Upon the question of the appellant's negligence the jury would have been warranted in concluding that the appellant might *481 have, and apparently did, swing out onto the east side of the highway without ascertaining what the situation was just ahead of him and that under the conflicting evidence pertaining to the location of the decedent they could have found that he did not walk into the path of the appellant's car. It is true that the appellant testifies to contrary facts but in this respect there is a conflict in the evidence concerning the location of the decedent immediately before and at the time of the accident. Appellant particularly cites as authority for his contentions the cases of Saindon v. Lucero, 10 Cir., 187 F.2d 345 and Schillinger v. Wyman, 331 Mich. 160, 49 N.W.2d 119. It would be of no particular benefit to analyze the facts disclosed in these two cases.

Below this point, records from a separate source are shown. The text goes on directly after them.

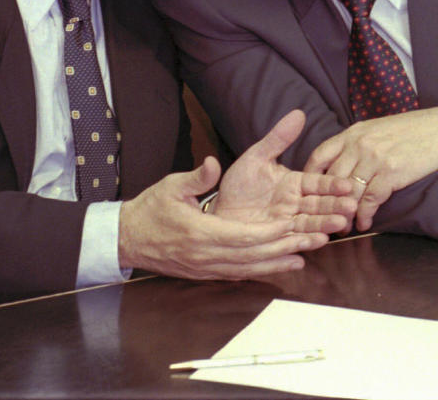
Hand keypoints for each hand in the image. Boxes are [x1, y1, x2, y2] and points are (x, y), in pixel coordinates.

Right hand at [118, 112, 345, 279]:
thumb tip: (215, 163)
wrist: (128, 238)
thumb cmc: (150, 209)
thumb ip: (197, 176)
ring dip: (277, 262)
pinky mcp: (205, 273)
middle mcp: (205, 255)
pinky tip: (279, 265)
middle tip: (309, 238)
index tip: (291, 223)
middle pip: (252, 255)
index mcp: (199, 232)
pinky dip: (261, 270)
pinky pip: (238, 273)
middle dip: (282, 247)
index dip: (269, 232)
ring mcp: (205, 268)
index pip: (242, 236)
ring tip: (304, 255)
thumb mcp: (172, 186)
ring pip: (248, 268)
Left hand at [214, 110, 355, 233]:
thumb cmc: (238, 184)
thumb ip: (278, 138)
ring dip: (327, 223)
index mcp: (293, 183)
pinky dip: (308, 241)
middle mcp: (295, 203)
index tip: (347, 184)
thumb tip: (298, 113)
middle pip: (319, 204)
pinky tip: (320, 240)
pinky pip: (296, 239)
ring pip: (312, 223)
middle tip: (352, 206)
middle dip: (335, 206)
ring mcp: (288, 222)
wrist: (218, 213)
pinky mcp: (279, 239)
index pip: (317, 183)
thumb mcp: (257, 157)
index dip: (332, 184)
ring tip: (341, 223)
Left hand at [304, 107, 437, 231]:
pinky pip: (371, 199)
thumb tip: (342, 162)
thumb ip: (357, 143)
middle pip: (332, 178)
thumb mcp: (377, 129)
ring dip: (345, 213)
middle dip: (326, 201)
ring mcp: (374, 157)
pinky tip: (365, 224)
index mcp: (353, 133)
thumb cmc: (412, 130)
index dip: (310, 177)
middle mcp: (359, 144)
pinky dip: (366, 214)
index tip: (310, 193)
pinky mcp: (392, 172)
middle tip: (325, 217)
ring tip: (344, 227)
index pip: (319, 155)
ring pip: (350, 192)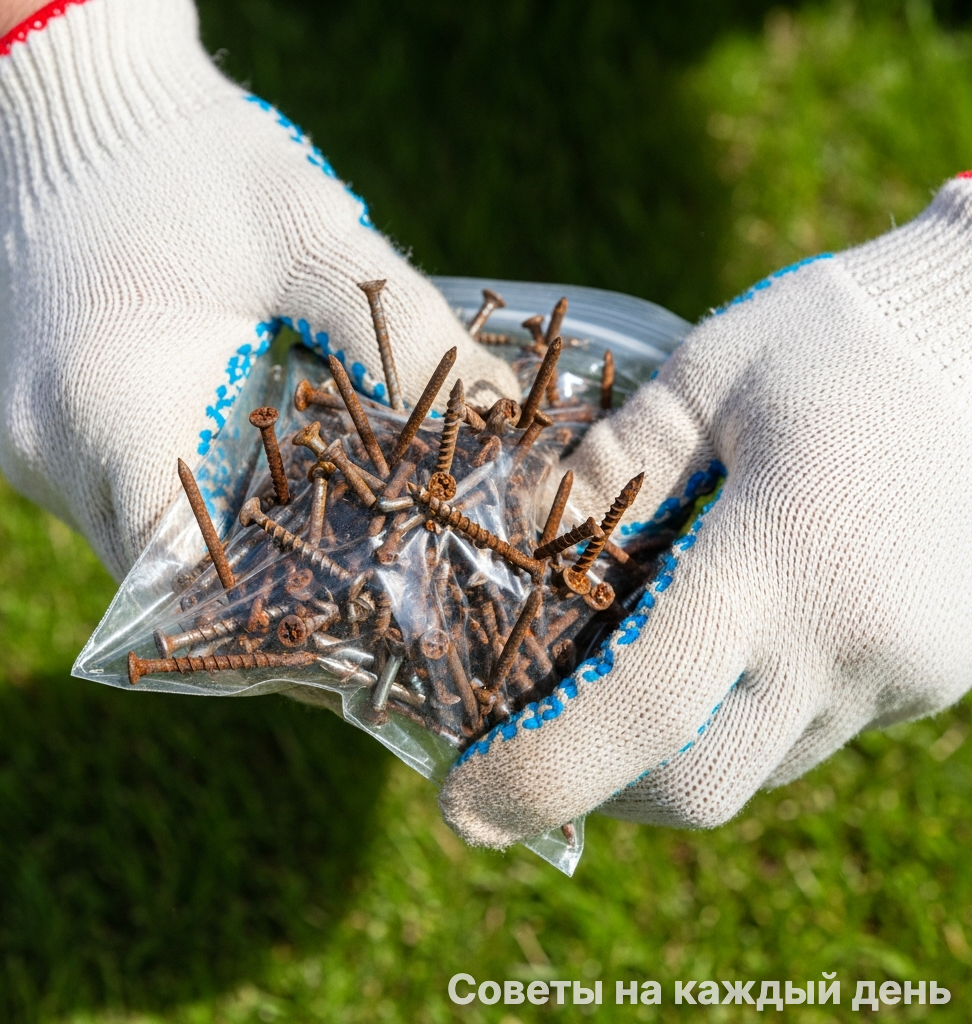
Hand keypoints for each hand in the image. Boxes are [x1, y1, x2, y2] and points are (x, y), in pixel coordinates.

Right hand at [0, 0, 516, 578]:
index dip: (284, 611)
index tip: (371, 614)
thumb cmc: (194, 163)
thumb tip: (506, 417)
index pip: (194, 575)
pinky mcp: (57, 441)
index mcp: (110, 409)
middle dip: (277, 596)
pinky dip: (207, 515)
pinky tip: (274, 492)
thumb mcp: (309, 234)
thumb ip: (401, 331)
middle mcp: (58, 457)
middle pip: (177, 583)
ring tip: (339, 547)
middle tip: (375, 592)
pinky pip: (135, 510)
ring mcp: (46, 455)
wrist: (79, 114)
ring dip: (243, 556)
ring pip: (155, 555)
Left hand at [441, 178, 971, 847]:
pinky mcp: (934, 673)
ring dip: (674, 749)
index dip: (540, 774)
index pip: (641, 709)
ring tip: (623, 684)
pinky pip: (813, 730)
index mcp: (782, 559)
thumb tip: (523, 530)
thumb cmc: (842, 337)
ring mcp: (906, 672)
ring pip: (758, 765)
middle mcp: (852, 644)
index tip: (467, 809)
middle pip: (699, 782)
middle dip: (600, 784)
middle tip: (537, 742)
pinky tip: (724, 644)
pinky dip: (744, 716)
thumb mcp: (707, 372)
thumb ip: (608, 462)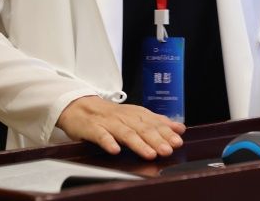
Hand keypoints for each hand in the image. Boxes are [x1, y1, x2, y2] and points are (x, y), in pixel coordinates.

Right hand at [56, 96, 184, 159]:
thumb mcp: (135, 116)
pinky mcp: (93, 129)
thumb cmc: (111, 115)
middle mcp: (124, 118)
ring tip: (150, 153)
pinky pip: (101, 135)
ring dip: (138, 143)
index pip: (153, 123)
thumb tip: (180, 128)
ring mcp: (108, 123)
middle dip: (156, 139)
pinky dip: (108, 142)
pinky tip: (115, 150)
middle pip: (142, 129)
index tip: (178, 141)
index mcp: (135, 114)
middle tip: (167, 150)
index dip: (166, 132)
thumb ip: (157, 122)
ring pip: (125, 133)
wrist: (80, 106)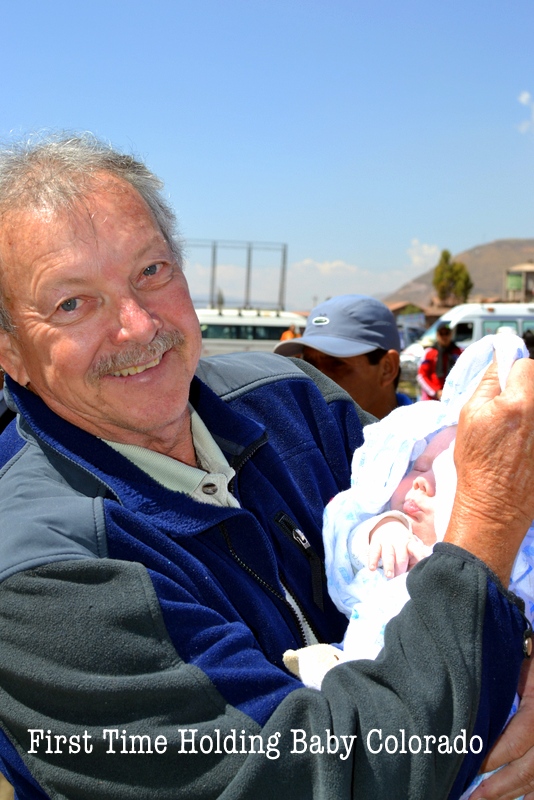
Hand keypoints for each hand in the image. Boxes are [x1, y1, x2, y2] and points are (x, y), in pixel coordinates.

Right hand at [368, 519, 428, 577]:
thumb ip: (414, 562)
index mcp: (411, 544)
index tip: (423, 563)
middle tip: (399, 579)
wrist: (387, 525)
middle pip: (401, 556)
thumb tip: (414, 577)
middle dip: (401, 568)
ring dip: (389, 566)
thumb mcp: (411, 549)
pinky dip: (372, 561)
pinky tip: (372, 569)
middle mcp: (399, 542)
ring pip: (388, 555)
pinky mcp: (375, 543)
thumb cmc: (402, 545)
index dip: (420, 557)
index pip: (416, 550)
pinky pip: (374, 552)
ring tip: (389, 576)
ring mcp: (386, 542)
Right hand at [444, 358, 533, 583]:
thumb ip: (489, 382)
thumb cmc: (477, 462)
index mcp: (520, 402)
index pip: (527, 364)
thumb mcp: (470, 415)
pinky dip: (532, 430)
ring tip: (517, 432)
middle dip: (526, 390)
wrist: (495, 504)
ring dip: (530, 411)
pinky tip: (524, 445)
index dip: (514, 372)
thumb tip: (501, 359)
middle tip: (510, 411)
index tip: (506, 386)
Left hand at [469, 656, 533, 798]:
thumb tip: (466, 689)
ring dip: (512, 795)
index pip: (516, 742)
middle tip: (472, 799)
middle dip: (499, 788)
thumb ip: (500, 682)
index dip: (493, 758)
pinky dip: (532, 794)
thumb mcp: (522, 665)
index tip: (470, 769)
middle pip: (528, 771)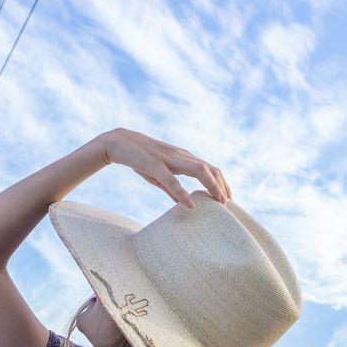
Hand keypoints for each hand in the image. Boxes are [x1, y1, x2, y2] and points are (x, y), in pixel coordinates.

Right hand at [101, 128, 231, 208]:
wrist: (118, 142)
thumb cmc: (139, 159)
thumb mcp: (158, 175)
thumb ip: (171, 188)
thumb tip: (183, 202)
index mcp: (183, 158)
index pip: (209, 168)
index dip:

We have considered them carefully and do not find the factual situation applicable to the pending case.

We feel that under all the circumstances the trial court was justified in submitting the case to the jury and there was no error in so doing and in overruling the motion for directed verdict and the later motion for judgment notwithstanding the verdict. We therefore conclude that there was no error committed and that the case should be affirmed.

Affirmed.

All Justices concur except SMITH, J., not sitting.